Bloomberg recently stated, "Everybody would like to participate, and the bottom line is everybody cannot participate. There isn't room. There isn't time. And in some cases, it's just not appropriate."

Warren described the 9/11 terrorist attack as an event that changed the world and led to wars in Afghanistan and Iraq, with many lives lost.

“This week the mayor of New York City announced that at the 10th anniversary memorial service at ground zero that there are going to be no prayers,” Warren said in church, accompanied by a smattering of boos. “Now, you know what I think about that. So, we are going to have our own nationwide, national prayer day,” he said to applause.

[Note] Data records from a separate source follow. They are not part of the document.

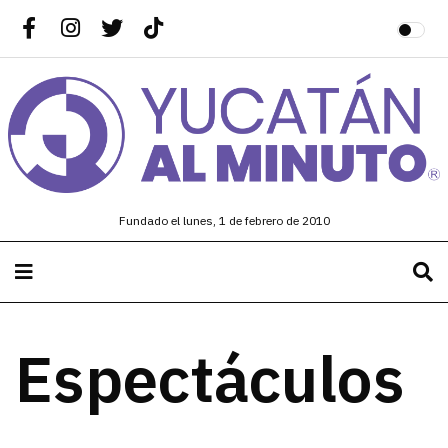
Fundado el lunes, 1 de febrero de 2010
Espectáculos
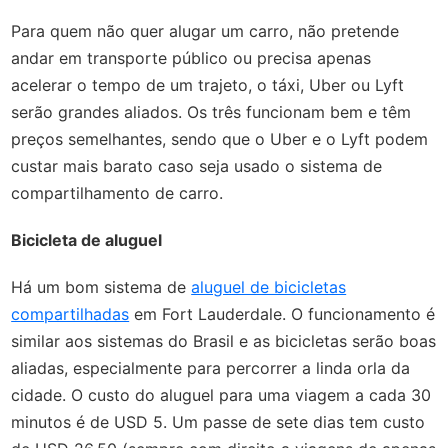
Para quem não quer alugar um carro, não pretende
andar em transporte público ou precisa apenas
acelerar o tempo de um trajeto, o táxi, Uber ou Lyft
serão grandes aliados. Os três funcionam bem e têm
preços semelhantes, sendo que o Uber e o Lyft podem
custar mais barato caso seja usado o sistema de
compartilhamento de carro.
Bicicleta de aluguel
Há um bom sistema de
aluguel de bicicletas
compartilhadas
em Fort Lauderdale. O funcionamento é
similar aos sistemas do Brasil e as bicicletas serão boas
aliadas, especialmente para percorrer a linda orla da
cidade. O custo do aluguel para uma viagem a cada 30
minutos é de USD 5. Um passe de sete dias tem custo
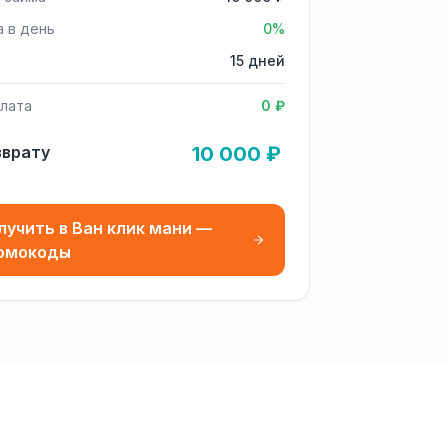
а в день
0%
15 дней
лата
0 ₽
зврату
10 000 ₽
лучить в Ван клик мани —
омокоды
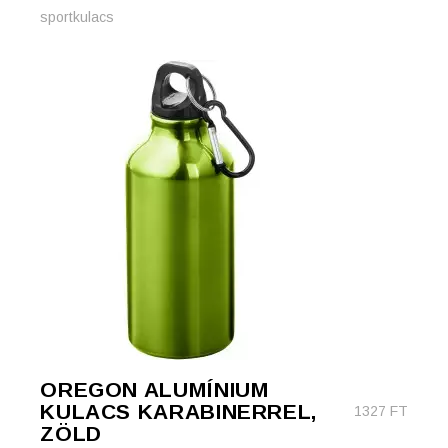
sportkulacs
OREGON ALUMÍNIUM
KULACS KARABINERREL,
1327
FT
ZÖLD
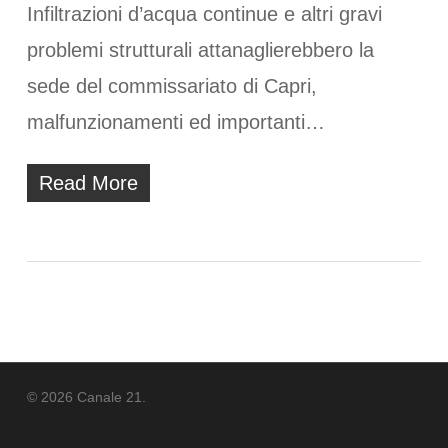
Infiltrazioni d’acqua continue e altri gravi
problemi strutturali attanaglierebbero la
sede del commissariato di Capri,
malfunzionamenti ed importanti…
Read More
© 2026 Canale 21.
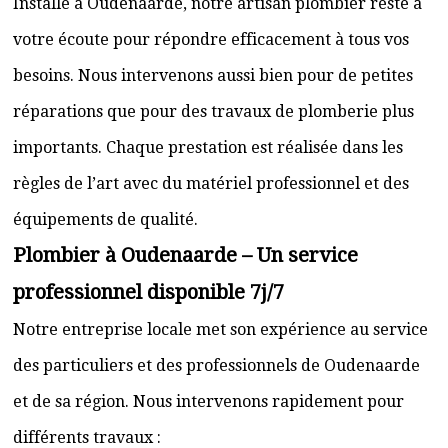
Installé à Oudenaarde, notre artisan plombier reste à
votre écoute pour répondre efficacement à tous vos
besoins. Nous intervenons aussi bien pour de petites
réparations que pour des travaux de plomberie plus
importants. Chaque prestation est réalisée dans les
règles de l’art avec du matériel professionnel et des
équipements de qualité.
Plombier à Oudenaarde – Un service
professionnel disponible 7j/7
Notre entreprise locale met son expérience au service
des particuliers et des professionnels de Oudenaarde
et de sa région. Nous intervenons rapidement pour
différents travaux :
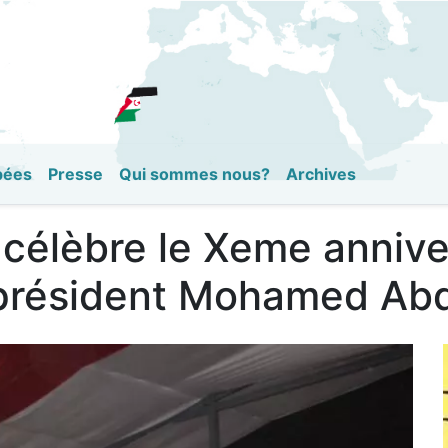
Aller
au
contenu
principal
pées
Presse
Qui sommes nous?
Archives
célèbre le Xeme anniver
, président Mohamed Ab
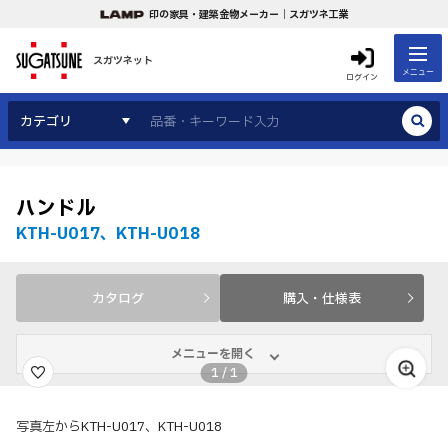
印の家具・建築金物メーカー｜スガツネ工業
スガツネット
メニュー
ログイン
カテゴリ
ハンドル
KTH-U017、KTH-U018
カタログ
購入・仕様表
メニューを開く
1
/
1
写真左からKTH-U017、KTH-U018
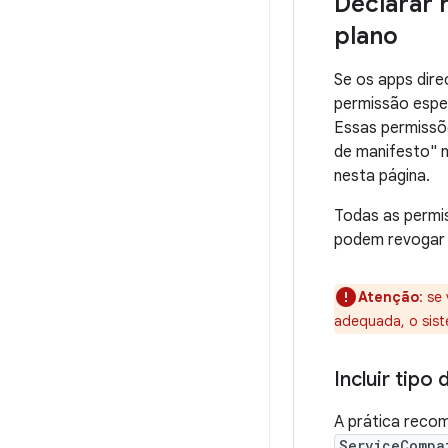
Declarar 
plano
Se os apps dire
permissão espec
Essas permissõ
de manifesto" 
nesta página.
Todas as permi
podem revogar 
Atenção
:
se 
adequada, o sis
Incluir tip
A prática recom
ServiceCompa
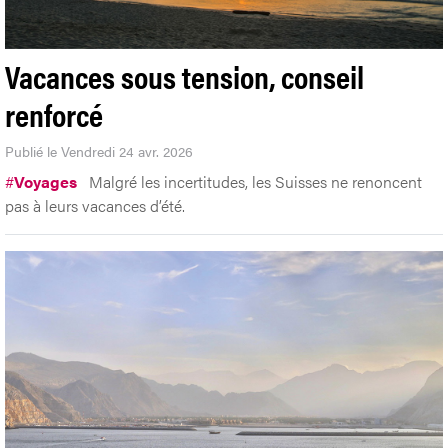
Vacances sous tension, conseil
renforcé
Publié le Vendredi 24 avr. 2026
#
Voyages
Malgré les incertitudes, les Suisses ne renoncent
pas à leurs vacances d’été.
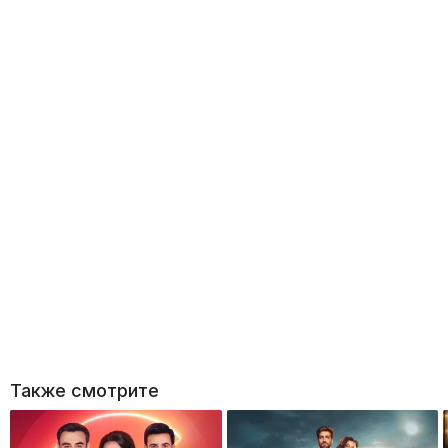
Также смотрите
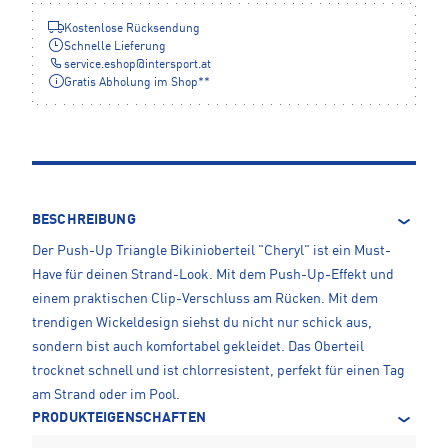
Kostenlose Rücksendung
Schnelle Lieferung
service.eshop
@
intersport.at
Gratis Abholung im Shop**
BESCHREIBUNG
Der Push-Up Triangle Bikinioberteil "Cheryl" ist ein Must-
Have für deinen Strand-Look. Mit dem Push-Up-Effekt und
einem praktischen Clip-Verschluss am Rücken. Mit dem
trendigen Wickeldesign siehst du nicht nur schick aus,
sondern bist auch komfortabel gekleidet. Das Oberteil
trocknet schnell und ist chlorresistent, perfekt für einen Tag
am Strand oder im Pool.
PRODUKTEIGENSCHAFTEN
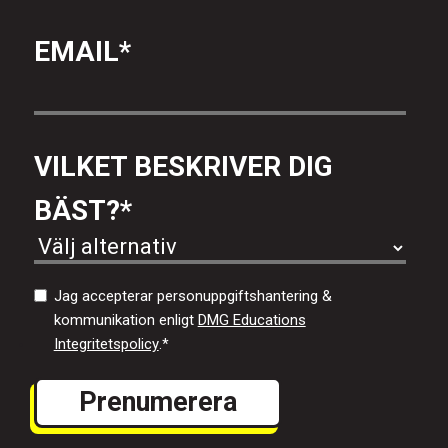
EMAIL
*
VILKET BESKRIVER DIG
BÄST?
*
Jag accepterar personuppgiftshantering &
kommunikation enligt
DMG Educations
Integritetspolicy
.
*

Warren said that Saddleback sent two of the church’s pastors to New York City to start two churches “in order to take care of the spiritual needs of a very confused and broken city.” Lower Manhattan Community Church was originally called Mosaic.

“On 9/11 weekend we are going to link up with our daughter church in New York City. Ryan is going to help me with this service where he is going to broadcast from ground zero,” Warren continued during his announcement to the church. “We’re going to have some testimonies out of our church in New York City of people who were there on 9/11.”

Warren added that the weekend services will also be “an enormous opportunity for us to honor the people who have kept our nation free.”

“This will be a nationwide coast-to-coast linkup to have prayer. Of all the times, America needs prayer,” Warren said and then rhetorically asked, “Do you think it needs prayer right now?”

Holladay told The Christian Post that Lower Manhattan Community Church commemorates 9/11 on the first Sunday in September every year, but there is more emphasis on the ceremony this year because of the 10th anniversary.

“We want to give people an opportunity to process the anniversary from a spiritual perspective,” Holladay said. “It wasn't just a national or civic tragedy, it was a spiritual tragedy, and we want to support people as they work through it. 9/11 left a spiritual vacuum behind for many people. We want to fill that vacuum with God's love.”